Soutenance de thèse de Monsieur Ben Luther TOUERE ELENGA

Le 9 décembre 2020 à 14h, salle T 204, Bâtiment de l’IUT de Villetaneuse

Le sujet de la thèse : Fait ethnique et droit public en Afrique subsaharienne francophone.

Le jury est composé de:

ANDRIANTSIMBAZOVINA Joël, Professeur, Université Toulouse 1
MATRINGE Jean, Professeur, Université Paris 1 Panthéon Sorbonne
DESMONS Eric, Professeur, Université Sorbonne Paris Nord (Directeur de thèse)
DELIVRE Cendrine, Professeur, Université Sorbonne Paris Nord

Résumé de la thèse :

La question de la prise en compte par le droit public du fait ethnique, spécialement sa constitutionnalisation dans les pays d’Afrique noire francophone n’a jamais été abordée de manière approfondie.
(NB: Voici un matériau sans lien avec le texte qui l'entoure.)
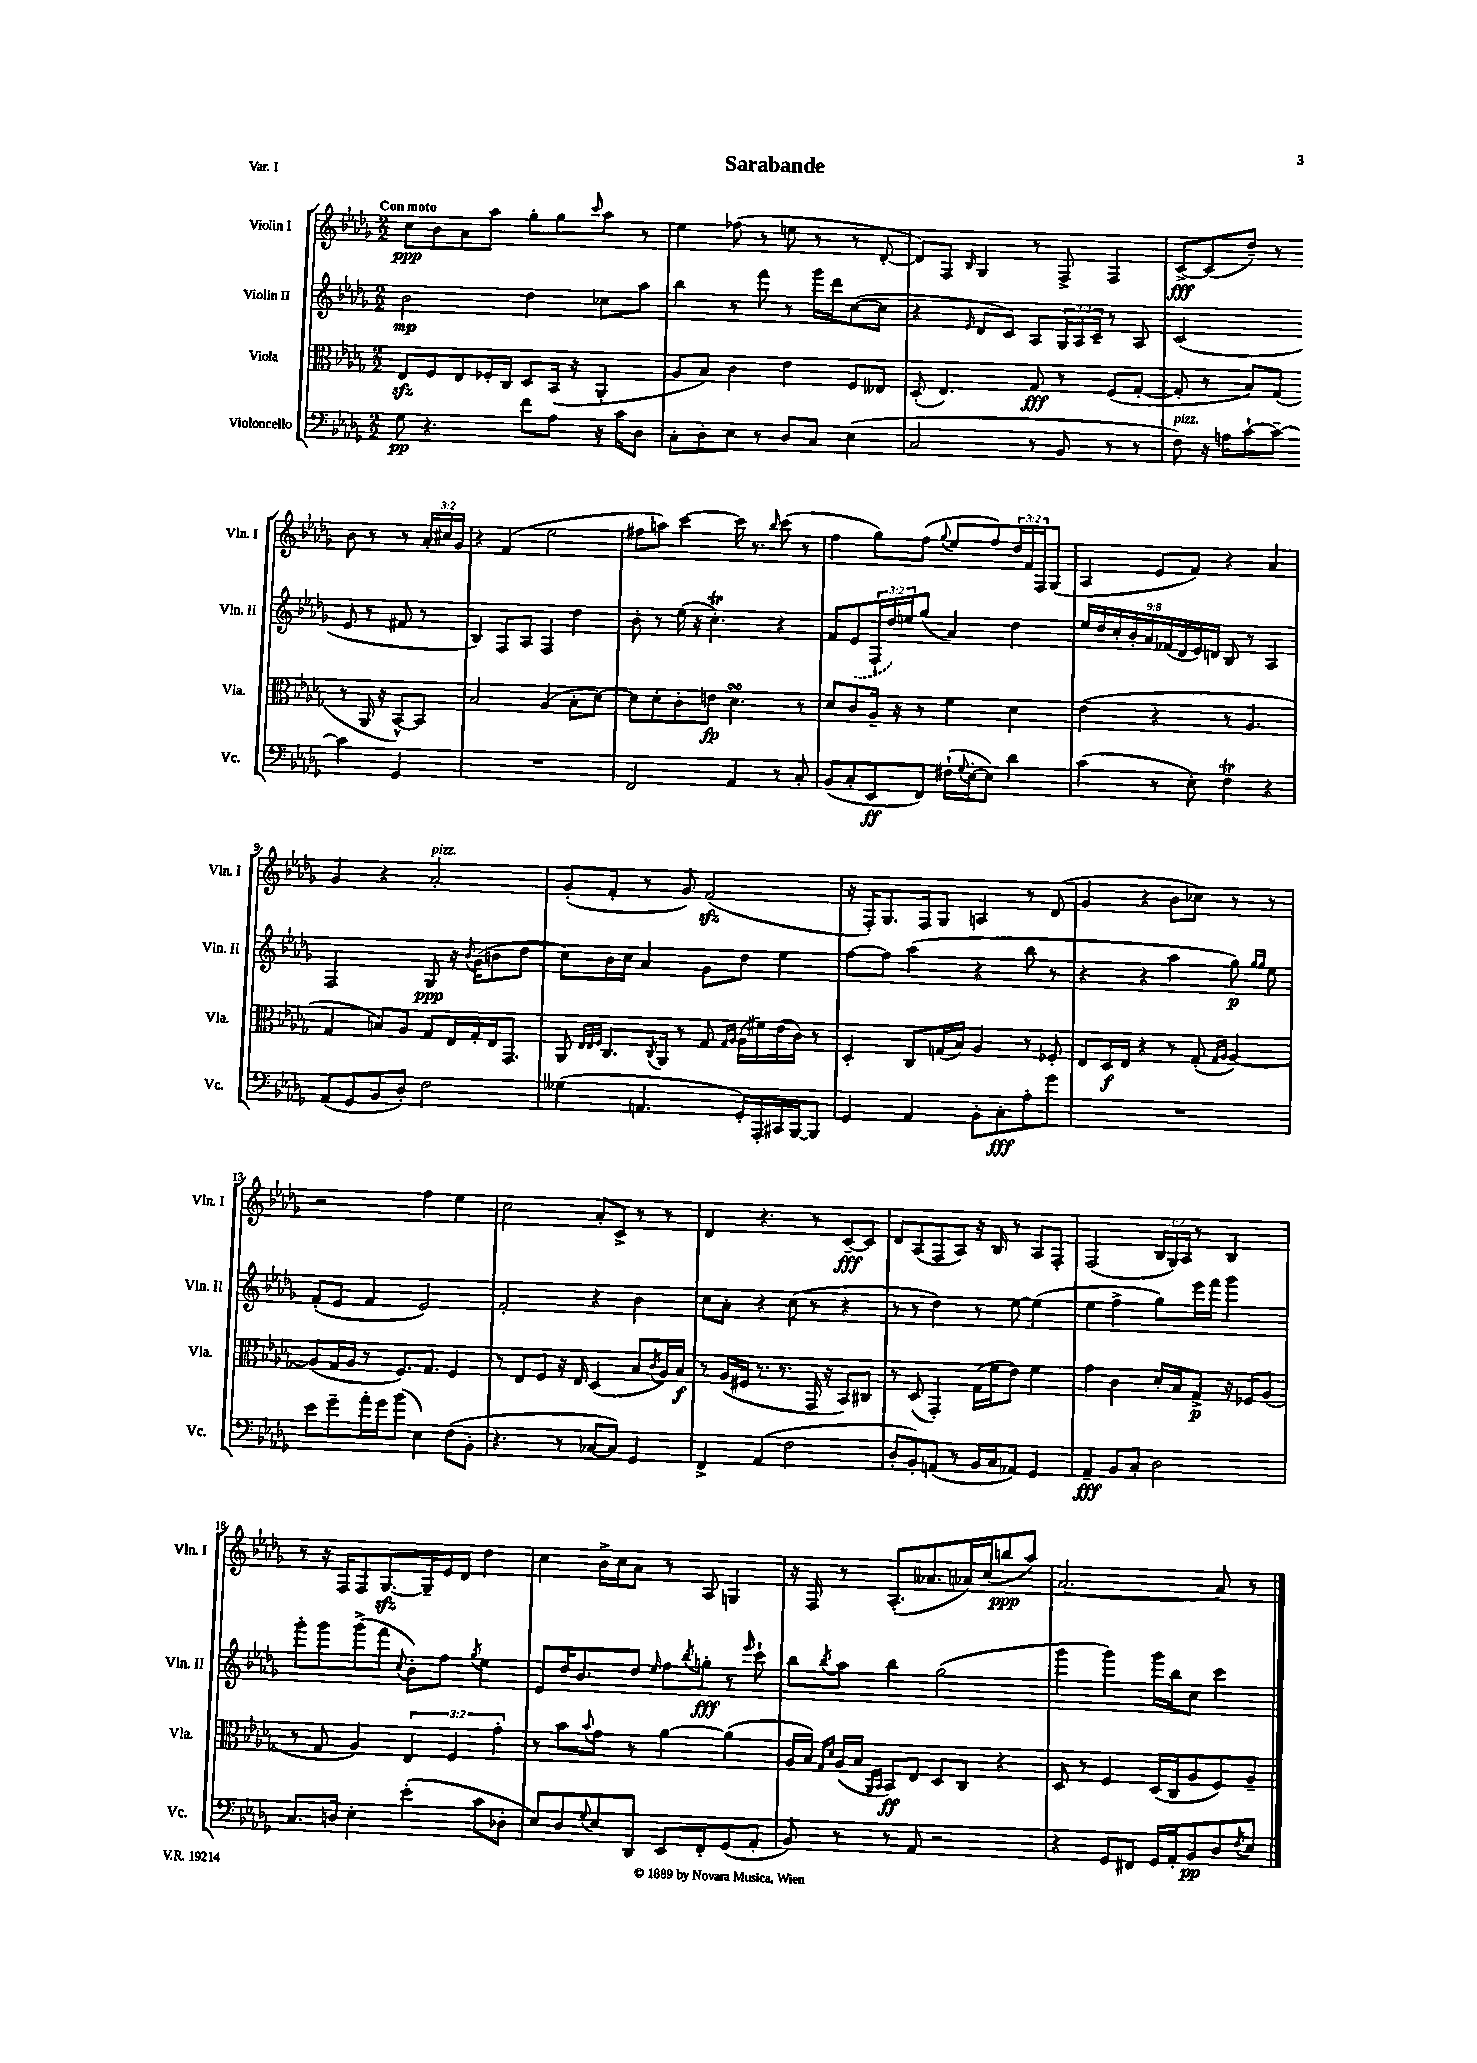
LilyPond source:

\header { title = "Sarabande" piece = "Var. I" }
<<
\new StaffGroup <<
\new Staff = "s0" \with { instrumentName = "Violin I" shortInstrumentName = "Vln. I" } {
    \clef treble \key des \major \numericTimeSignature \time 2/2 \override Staff.TupletNumber.text = #tuplet-number::calc-fraction-text \tempo "Con moto"
    c''8\ppp bes'8 aes'8 aes''8 ges''8-. ges''8 \grace { c'''16 } aes''8 r8 |
    ees''4 fes''8( r8 e''8 r8 r8 des'8~-. |
    des'8) f8 \grace { bes16 } ges4 r8 f8-> f4 |
    c'8~->\fff c'8( des''8--) r8 bes'8 r8 r8 \tuplet 3/2 { aes'16-. cis''16 ges'16 } |
    r4 f'4( ees''2 |
    fis''8 a''8) c'''4~ c'''16 r8. \grace { bes''16 } c'''8( r8 |
    f''4 ges''8) f''8( \appoggiatura { ges''8 } ees''8 f''8) \tuplet 3/2 { des''16 f'16 f16 } ges8( |
    aes4 ees'8 f'8) r4 aes'4 |
    ges'4 r4 aes'2-.^\markup { \italic "pizz." } |
    ges'8-.( f'8-. r8 ges'8) f'2\sfz( |
    r16 f16-.) ges8. f16 ges8 a4 r8 des'8( |
    ges'4 r4 bes'8 ces''8) r8 r8 |
    r2 f''4 ees''4 |
    c''2 aes'8-. c'8-> r8 r8 |
    des'4 r4. r8 c'8~--\fff c'8 |
    des'8 aes8( f8 aes8) r16 bes16 r8 aes8 f8-. |
    f2( \tuplet 3/2 { bes16 ges16) aes16 } r8 bes4 |
    r8 r16 f16 f8 ges8.~\sfz ges16-- ees'16 des'16 des''4 |
    c''4 bes'16-> c''16 aes'8 r8 aes8 g4 |
    r16 f16 r8 aes8.-.( aeses'8. aes'16) c''16( b''8\ppp aes''8) |
    aes'2.~ aes'8 r8 \bar "|." |
}
\new Staff = "s1" \with { instrumentName = "Violin II" shortInstrumentName = "Vln. II" } {
    \clef treble \key des \major \numericTimeSignature \time 2/2 \override Staff.TupletNumber.text = #tuplet-number::calc-fraction-text
    bes'2\mp des''4 ces''8 aes''8 |
    bes''4 r8 f'''8 r8 ges'''16 des'''16 c''8~( c''8 |
    r4 \grace { ees'16 } des'8 c'8) aes8 \tuplet 3/2 { ges16 aes16 c'16-- } r8 aes8 |
    c'2( ees'8 r8 fis'8 r8 |
    bes4) f8 aes8 f4 des''4 |
    bes'8-. r8 ees''16( r16 c''4.-.\trill) r4 |
    f'8 \once \slurDashed ees'8( \tuplet 3/2 { f16-! des''16) e''16 } ges''8( aes'4) des''4 |
    \tuplet 9/8 { ees''16 des''16 c''16-. bes'16-. aes'16 fes'16( des'16 ees'16) d'16 } bes8 r8 aes4 |
    f2 ges8\ppp r16 \appoggiatura { bes'8 } ges'16( b'8 des''8 |
    c''8) bes'16 c''16 aes'4 ges'8 des''8 ees''4 |
    f''8~ f''8 aes''4( r4 bes''8 r8 |
    r4 r4 aes''4 ges''8\p) \grace { ges''16 ges''16 } ees''8 |
    f'8-.( ees'8 f'4 ees'2) |
    f'2-. r4 bes'4 |
    c''8 aes'8-. r4 c''8( r8 r4 |
    r8 r8 des''4) r8 ees''8~ ees''4( |
    ees''4 f''4-> ges''8) ees'''16 f'''16 ges'''4 |
    ges'''8-. ges'''8 ges'''8->( f'''8 \appoggiatura { c''8 } bes'8-.) f''8 \acciaccatura { ges''8 } ees''4 |
    ees'8 des''16 bes'8. des''8 \grace { ees''16 } f''8 \acciaccatura { bes''8 } g''8-.\fff r8 \grace { ees'''16 } c'''8-! |
    bes''8 \acciaccatura { bes''8 } aes''8 bes''4 ges''2( |
    ges'''4 ges'''4) ges'''16 bes''16 c''8 c'''4 \bar "|." |
}
\new Staff = "s2" \with { instrumentName = "Viola" shortInstrumentName = "Vla." } {
    \clef alto \key des \major \numericTimeSignature \time 2/2 \override Staff.TupletNumber.text = #tuplet-number::calc-fraction-text
    ees8\sfz f8 ees8 fes16-. c16 des8 bes,16( r16 aes,4-. |
    aes8 bes8) c'4 ees'4 f8 eeses8 |
    des8-.( ees4.) ges8\fff r8 f8( ges8~-. |
    ges8-. r8 bes8) ges8( r8 aes,16 r16 bes,8~-^) bes,8 |
    bes2 aes4( bes8-. des'8~) |
    des'8 des'8-. c'8-. e'8\fp des'4.\turn r8 |
    des'8 c'8 aes16-- r16 r8 f'4 des'4 |
    ees'4( r4 r8 aes4. |
    ges4 b8) aes8 ges8 ees16 ges16-. ees16 ges,8. |
    aes,8 \grace { ees32 ees32 f32 } c8. \acciaccatura { c8 } aes,16 r8 ges8 \grace { ges16 aes16 } aes16( fis'16) ees'16( c'16) r8 |
    des4-. c8 g16( bes16) aes4 r8 fes8-. |
    ees8 des16\f ees16 r4 r8 ges8-.( \grace { ges16 aes16 } aes4~) |
    aes8( ges16 aes16 r8 f8.) ges8. f4 |
    r8 ees8 f8 r16 ees16 des4( bes8 \acciaccatura { c'8 } aes16) bes16\f |
    r8 aes16( fis16 r8. r8. ges,16 r16 bes,8) cis8 |
    r8 des8( ges,4-.) ges16( f'16 ees'8) f'4 |
    ges'4 c'4 des'16-. bes16 ges8->\p r16 fes16 aes8( |
    r8 ges8 aes4) \tuplet 3/2 { ees4 f4 ges'4-. } |
    r8 bes'8 \appoggiatura { bes'8 } ges'8 r8 aes'4~ aes'4( |
    aes16 bes16) \grace { ges16 des'16 } aes16( bes16 \grace { aes,16 bes,16 } bes,8\ff) ees8 des8 c8 r4 |
    des8 r8 f4 des16( c16 aes8 f8) aes8-- \bar "|." |
}
\new Staff = "s3" \with { instrumentName = "Violoncello" shortInstrumentName = "Vc." } {
    \clef bass \key des \major \numericTimeSignature \time 2/2
    ges8\pp r4. f'8 aes8 r16 c'16 des8 |
    c8-. des8-. ees8 r8 des8 c8 ees4( |
    c2 r8 bes,8 r8 r8 |
    f8^\markup { \italic "pizz." }) r16 a16 c'8~-! c'8~-- c'4 ges,4 |
    R1 |
    f,2 aes,4 r8 c8-. |
    bes,8( c8-. ees,8\ff f,8) fis16-!( \appoggiatura { ges8 } ees16~-. ees8) des'4 |
    c'4( r8 ees8-.) f4\trill r4 |
    aes,8( ges,8 bes,8 des8-.) f2 |
    geses4( a,4. ges,16-.) aes,,16-. cis,16 bes,,16~ bes,,8 |
    ges,4 aes,4 bes,8-. c8-.\fff aes8-. ges'8 |
    R1 |
    ees'8 ges'8-- aes'16-. ges'16 bes'8( ees4) f8( bes,8-. |
    r4. r8 ces8~ ces8) ges,4 |
    f,4-> aes,4( f2 |
    des8-. bes,8-.) a,8( r8 bes,16 c16 aes,8) ges,4 |
    aes,4--\fff bes,8 c8-. des2 |
    c8. d16 ees4-. ees'4-.( c'8 des8-. |
    ees8) des8 \appoggiatura { ges8 } ees8 des,8 ees,8 f,8-. ges,8( aes,8-. |
    bes,8) r8 r8 aes,8 r2 |
    r4 ges,8 fis,8 ges,16 aes,16-. bes,8\pp des8 \acciaccatura { f8 } ees8 \bar "|." |
}
>>
>>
Cette étude vise, dans un cadre étatique fortement diversifié, à mettre en évidence les moyens par lesquels le droit public en général et le droit constitutionnel en particulier encadrent une réalité sociologique et détermine les règles de partage du pouvoir pour prévenir ou résoudre les conflits. Elle a trois objectifs : d’abord, elle montre à travers l’analyse des différents textes constitutionnels, les facteurs du silence des constituants originaires des pays d’Afrique francophone sur le fait ethnique depuis les indépendances jusqu’en 1990. Dans leur démarche mimétique, ces constituants ont préféré calquer le modèle institutionnel du colon en transposant des normes et principes dont l’adéquation avec les réalités locales demeure incertaine. Ensuite, il s’agit de la nécessité de refonder l’État africain à partir de la prise en compte des réalités ethniques, impliquant celle d’instituer une démocratie consociative, dans le cadre d’un système fédéraliste ou d’un système régionaliste, afin d’intégrer les groupes ethniques dans la gestion des affaires publiques. Enfin, il s’agit de montrer qu’à partir des années 1990, les crises socio-politiques nées des discriminations ethniques ont poussé peu à peu le droit public à prendre en compte le fait ethnique, à travers notamment sa constitutionnalisation et la reconnaissance juridique du particularisme ethnique.